48. A method for preparing dihydroetorphine and analogues thereof which comprises reacting thebaine with an excess of methyl vinyl ketone for a time and under

conditions sufficient to produce a first product and

recovering said first product; subjecting said first product to catalytic hydrogenation to produce a second product and recovering said second product; reacting said second product with a Grignard reagent of the formula RMgX for a time and under conditions to produce a third product and recovering said third product; reacting said third product with a strong base in an anhydrous solution for a time and under conditions sufficient to produce said dihydroetorphine or said analogue thereof; wherein R is a lower alkyl group and X is a halogen.

49. The method of Claim 48 wherein R is n-propyl or iso-amyl.

50. The method of Claim 48 which comprises reacting said dihydroetorphine or said analogue with an acid to form the corresponding salt and recovering said salt.

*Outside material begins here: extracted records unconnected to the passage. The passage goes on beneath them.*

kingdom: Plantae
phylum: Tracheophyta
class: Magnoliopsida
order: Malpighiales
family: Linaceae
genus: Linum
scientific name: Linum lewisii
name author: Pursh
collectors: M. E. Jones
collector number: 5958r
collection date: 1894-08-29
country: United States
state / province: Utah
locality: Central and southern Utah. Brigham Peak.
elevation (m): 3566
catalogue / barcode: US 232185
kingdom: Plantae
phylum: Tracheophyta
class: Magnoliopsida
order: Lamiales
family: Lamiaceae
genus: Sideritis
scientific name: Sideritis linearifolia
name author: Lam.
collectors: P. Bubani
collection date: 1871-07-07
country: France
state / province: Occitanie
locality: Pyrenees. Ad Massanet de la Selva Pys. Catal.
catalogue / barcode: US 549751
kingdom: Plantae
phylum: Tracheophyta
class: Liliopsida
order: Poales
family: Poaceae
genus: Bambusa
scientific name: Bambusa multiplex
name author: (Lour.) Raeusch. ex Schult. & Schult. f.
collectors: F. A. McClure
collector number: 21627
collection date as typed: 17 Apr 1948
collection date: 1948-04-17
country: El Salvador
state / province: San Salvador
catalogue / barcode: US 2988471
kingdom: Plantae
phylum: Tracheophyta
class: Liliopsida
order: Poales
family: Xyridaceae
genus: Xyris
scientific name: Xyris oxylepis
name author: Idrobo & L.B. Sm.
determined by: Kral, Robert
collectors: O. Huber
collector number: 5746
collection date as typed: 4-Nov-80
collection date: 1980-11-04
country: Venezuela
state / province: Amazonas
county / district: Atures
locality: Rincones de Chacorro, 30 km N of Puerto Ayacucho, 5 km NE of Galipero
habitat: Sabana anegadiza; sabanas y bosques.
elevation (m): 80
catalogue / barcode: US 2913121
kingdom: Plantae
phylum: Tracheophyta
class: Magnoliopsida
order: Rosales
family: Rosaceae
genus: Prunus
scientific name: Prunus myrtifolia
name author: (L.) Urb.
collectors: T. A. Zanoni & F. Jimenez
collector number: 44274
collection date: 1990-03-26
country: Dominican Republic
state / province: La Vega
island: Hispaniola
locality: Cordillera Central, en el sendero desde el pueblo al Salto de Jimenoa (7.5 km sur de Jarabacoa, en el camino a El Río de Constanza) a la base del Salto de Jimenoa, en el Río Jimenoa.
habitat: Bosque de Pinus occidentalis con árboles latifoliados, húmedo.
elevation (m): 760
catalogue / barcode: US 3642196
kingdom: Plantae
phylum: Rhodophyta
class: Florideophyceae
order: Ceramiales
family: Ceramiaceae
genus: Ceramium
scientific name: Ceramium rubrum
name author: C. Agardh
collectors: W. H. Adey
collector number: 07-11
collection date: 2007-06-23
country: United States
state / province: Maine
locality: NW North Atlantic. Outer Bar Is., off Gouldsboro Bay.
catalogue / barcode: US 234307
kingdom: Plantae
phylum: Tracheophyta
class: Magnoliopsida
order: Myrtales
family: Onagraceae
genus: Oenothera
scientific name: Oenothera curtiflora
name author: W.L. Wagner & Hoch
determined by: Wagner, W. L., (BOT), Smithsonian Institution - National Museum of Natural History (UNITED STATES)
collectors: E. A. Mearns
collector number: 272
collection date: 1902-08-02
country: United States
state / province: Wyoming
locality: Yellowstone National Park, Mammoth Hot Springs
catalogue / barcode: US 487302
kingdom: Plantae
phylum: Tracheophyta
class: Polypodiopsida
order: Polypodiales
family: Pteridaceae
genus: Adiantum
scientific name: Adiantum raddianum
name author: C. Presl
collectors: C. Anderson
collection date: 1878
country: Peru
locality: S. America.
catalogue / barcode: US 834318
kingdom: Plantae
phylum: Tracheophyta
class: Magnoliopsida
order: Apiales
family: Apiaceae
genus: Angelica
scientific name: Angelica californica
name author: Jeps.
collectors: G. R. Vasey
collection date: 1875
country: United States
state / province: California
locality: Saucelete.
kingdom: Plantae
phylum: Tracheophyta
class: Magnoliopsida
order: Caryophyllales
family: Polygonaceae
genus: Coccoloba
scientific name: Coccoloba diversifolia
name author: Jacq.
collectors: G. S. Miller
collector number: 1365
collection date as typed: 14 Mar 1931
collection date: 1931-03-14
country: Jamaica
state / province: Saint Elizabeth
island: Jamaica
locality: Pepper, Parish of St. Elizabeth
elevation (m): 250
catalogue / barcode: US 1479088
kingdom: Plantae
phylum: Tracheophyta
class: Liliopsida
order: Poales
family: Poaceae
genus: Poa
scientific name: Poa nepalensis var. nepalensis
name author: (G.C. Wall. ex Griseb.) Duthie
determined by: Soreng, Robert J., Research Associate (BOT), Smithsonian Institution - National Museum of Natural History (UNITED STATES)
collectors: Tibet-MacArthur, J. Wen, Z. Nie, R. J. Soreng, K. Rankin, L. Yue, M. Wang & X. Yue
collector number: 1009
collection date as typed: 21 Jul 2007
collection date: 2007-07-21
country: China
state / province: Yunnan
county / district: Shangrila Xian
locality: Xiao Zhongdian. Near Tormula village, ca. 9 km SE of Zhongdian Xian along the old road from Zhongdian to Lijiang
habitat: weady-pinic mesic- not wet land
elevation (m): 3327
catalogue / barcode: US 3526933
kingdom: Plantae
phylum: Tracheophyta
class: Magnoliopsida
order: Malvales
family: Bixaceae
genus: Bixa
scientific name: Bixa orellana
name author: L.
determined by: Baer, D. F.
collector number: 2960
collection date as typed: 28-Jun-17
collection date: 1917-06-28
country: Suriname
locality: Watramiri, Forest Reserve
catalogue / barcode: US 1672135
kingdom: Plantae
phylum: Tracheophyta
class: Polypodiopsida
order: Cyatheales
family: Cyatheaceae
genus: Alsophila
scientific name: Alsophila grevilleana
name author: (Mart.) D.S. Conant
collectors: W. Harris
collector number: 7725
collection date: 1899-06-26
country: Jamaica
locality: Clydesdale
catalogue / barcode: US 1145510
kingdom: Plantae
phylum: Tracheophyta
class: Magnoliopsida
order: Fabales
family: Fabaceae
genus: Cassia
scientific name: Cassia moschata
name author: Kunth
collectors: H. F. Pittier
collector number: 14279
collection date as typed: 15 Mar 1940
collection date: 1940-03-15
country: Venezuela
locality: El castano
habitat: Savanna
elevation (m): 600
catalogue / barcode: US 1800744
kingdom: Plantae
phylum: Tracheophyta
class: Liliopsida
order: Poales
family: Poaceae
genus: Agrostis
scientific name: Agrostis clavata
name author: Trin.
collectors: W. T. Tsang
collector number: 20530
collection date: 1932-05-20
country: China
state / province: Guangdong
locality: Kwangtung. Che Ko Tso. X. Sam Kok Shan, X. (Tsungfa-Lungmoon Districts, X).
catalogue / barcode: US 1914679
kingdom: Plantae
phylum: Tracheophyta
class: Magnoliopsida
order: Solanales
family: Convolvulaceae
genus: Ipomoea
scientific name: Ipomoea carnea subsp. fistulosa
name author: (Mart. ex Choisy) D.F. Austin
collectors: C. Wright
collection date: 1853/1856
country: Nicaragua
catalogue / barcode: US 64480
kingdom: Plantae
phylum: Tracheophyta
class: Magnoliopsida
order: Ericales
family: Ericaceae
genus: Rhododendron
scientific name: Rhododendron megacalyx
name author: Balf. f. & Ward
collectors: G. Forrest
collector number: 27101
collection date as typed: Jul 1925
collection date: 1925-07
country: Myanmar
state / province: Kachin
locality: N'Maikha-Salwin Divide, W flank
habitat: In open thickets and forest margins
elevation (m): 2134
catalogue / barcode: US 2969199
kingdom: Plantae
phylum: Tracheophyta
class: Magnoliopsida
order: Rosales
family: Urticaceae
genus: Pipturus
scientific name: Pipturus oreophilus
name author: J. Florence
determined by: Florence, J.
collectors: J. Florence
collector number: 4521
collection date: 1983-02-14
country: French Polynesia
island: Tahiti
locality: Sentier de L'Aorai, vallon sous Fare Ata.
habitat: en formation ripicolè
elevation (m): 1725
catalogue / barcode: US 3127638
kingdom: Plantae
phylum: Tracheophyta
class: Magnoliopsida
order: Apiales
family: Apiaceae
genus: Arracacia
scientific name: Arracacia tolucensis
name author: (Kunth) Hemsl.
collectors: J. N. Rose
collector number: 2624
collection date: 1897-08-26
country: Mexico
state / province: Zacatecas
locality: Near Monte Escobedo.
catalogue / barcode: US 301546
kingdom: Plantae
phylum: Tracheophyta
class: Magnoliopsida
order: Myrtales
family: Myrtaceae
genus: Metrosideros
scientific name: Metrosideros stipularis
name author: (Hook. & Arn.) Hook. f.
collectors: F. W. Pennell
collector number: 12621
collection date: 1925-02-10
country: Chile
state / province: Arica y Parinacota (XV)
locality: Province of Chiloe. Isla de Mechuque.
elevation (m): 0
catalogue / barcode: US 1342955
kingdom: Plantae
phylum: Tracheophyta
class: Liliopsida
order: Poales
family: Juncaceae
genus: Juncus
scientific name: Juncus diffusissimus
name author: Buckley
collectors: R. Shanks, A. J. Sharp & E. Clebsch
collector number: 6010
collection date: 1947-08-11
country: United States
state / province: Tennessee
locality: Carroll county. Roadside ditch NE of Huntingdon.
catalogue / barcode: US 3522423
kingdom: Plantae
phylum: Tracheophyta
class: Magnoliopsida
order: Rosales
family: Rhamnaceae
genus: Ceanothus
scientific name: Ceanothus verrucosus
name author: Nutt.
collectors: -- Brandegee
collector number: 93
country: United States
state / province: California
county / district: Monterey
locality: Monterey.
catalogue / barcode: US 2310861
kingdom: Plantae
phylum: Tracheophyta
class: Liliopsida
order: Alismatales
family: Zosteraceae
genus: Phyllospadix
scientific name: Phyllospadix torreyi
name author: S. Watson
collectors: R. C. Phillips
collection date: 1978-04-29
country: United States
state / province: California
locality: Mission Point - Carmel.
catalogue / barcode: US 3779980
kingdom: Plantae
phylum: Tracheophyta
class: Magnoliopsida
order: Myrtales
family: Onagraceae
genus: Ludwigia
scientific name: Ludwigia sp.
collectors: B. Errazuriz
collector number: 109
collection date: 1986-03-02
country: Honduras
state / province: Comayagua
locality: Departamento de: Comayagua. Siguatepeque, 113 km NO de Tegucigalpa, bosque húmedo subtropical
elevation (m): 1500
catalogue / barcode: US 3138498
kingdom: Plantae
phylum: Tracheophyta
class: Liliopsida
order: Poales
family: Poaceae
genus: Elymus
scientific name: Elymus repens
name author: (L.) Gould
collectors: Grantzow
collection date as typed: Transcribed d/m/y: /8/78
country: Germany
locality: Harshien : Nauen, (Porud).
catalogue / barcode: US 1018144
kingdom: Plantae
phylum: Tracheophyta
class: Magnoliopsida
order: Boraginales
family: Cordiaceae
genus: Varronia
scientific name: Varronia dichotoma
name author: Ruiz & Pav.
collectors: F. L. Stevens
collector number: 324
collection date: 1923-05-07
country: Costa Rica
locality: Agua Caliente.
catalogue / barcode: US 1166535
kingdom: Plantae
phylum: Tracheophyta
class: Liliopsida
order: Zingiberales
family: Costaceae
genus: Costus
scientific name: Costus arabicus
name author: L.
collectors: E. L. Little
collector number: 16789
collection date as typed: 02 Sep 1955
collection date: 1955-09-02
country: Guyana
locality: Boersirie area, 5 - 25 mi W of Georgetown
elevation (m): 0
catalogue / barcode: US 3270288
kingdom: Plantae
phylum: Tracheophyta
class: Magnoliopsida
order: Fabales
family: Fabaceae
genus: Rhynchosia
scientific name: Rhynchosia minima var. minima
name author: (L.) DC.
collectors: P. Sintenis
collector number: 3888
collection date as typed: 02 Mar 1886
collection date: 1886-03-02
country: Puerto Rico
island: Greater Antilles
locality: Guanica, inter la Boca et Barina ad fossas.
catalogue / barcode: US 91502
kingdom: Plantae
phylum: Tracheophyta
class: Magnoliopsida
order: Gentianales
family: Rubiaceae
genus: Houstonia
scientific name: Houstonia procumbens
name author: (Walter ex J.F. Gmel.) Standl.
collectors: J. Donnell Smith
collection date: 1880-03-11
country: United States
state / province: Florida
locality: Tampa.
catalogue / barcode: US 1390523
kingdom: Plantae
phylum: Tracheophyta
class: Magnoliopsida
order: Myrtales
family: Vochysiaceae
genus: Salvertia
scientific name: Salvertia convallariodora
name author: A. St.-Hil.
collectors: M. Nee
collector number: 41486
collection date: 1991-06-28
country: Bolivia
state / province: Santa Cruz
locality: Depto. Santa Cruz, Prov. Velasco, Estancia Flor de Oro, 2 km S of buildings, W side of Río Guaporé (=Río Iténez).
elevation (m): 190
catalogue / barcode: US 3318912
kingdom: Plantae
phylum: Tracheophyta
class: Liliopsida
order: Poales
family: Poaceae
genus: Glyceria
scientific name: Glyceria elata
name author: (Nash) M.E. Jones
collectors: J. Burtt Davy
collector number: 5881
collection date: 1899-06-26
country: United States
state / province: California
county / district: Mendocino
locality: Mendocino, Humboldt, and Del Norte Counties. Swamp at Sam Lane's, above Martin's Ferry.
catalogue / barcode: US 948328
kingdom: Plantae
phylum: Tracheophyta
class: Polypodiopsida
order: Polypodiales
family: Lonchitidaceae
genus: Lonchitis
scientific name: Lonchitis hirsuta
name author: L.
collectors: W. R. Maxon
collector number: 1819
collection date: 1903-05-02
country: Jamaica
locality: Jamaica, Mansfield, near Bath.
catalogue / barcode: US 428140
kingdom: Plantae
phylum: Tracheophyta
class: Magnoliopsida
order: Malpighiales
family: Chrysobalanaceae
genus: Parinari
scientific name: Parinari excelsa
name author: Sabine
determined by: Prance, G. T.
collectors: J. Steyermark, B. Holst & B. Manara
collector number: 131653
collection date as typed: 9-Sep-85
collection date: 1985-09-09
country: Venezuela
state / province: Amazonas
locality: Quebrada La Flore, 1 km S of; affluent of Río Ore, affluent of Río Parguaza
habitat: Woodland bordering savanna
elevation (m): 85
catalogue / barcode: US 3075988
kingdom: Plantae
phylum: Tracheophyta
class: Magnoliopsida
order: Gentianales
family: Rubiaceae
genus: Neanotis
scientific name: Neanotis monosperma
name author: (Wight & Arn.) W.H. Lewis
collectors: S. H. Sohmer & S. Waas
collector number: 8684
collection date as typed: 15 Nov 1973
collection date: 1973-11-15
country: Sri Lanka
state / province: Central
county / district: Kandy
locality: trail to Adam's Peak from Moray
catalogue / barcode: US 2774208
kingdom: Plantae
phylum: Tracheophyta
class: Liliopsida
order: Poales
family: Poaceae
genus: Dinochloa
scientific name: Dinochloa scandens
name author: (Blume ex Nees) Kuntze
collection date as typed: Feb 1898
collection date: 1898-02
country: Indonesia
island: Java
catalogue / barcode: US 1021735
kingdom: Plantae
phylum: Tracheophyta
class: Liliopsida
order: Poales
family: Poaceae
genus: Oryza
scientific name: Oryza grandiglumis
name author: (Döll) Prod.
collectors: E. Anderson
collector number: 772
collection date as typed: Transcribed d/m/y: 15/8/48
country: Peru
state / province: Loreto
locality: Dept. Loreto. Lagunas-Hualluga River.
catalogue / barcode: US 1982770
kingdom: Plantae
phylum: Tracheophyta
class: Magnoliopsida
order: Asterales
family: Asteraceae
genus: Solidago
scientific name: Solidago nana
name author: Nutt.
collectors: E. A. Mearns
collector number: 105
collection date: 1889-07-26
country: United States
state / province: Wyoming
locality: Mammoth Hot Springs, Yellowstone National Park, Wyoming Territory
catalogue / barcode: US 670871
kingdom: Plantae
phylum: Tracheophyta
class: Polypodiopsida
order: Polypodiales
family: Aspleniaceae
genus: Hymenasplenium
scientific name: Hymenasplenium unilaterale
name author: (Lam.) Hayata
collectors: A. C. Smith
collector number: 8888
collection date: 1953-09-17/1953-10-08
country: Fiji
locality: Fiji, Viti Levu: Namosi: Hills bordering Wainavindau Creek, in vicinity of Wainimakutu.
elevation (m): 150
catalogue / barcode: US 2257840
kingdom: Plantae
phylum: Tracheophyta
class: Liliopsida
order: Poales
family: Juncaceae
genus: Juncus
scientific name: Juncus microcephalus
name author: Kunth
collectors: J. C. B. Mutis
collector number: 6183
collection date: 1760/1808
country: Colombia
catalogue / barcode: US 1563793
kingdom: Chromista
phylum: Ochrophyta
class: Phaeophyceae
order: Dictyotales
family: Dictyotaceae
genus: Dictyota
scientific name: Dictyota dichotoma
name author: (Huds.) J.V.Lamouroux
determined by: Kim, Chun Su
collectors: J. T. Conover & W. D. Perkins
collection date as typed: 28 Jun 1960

51. A method of preparing etorphine or an analogue thereof which comprises reacting an excess of methyl vinyl ketone with thebaine for a time and under conditions to produce a first product and recovering said first product; reacting said first product with a Grignard reagent of the formula RMgX for a time and under conditions to produce a second product and recovering said second product; reacting said second product with a strong base in an anhydrous solution for a time and under condition to produce said etorphine or said analogue thereof; wherein R is lower alkyl and X is a halogen group.

52. The method of Claim 51 wherein R is n-propyl, n-butyl, n-amyl, iso-amyl or cyclohexyl.

53. The method of Claim 51 which comprises reacting said etorphine or said analogue with an acid to form the corresponding salt and recovering said salt.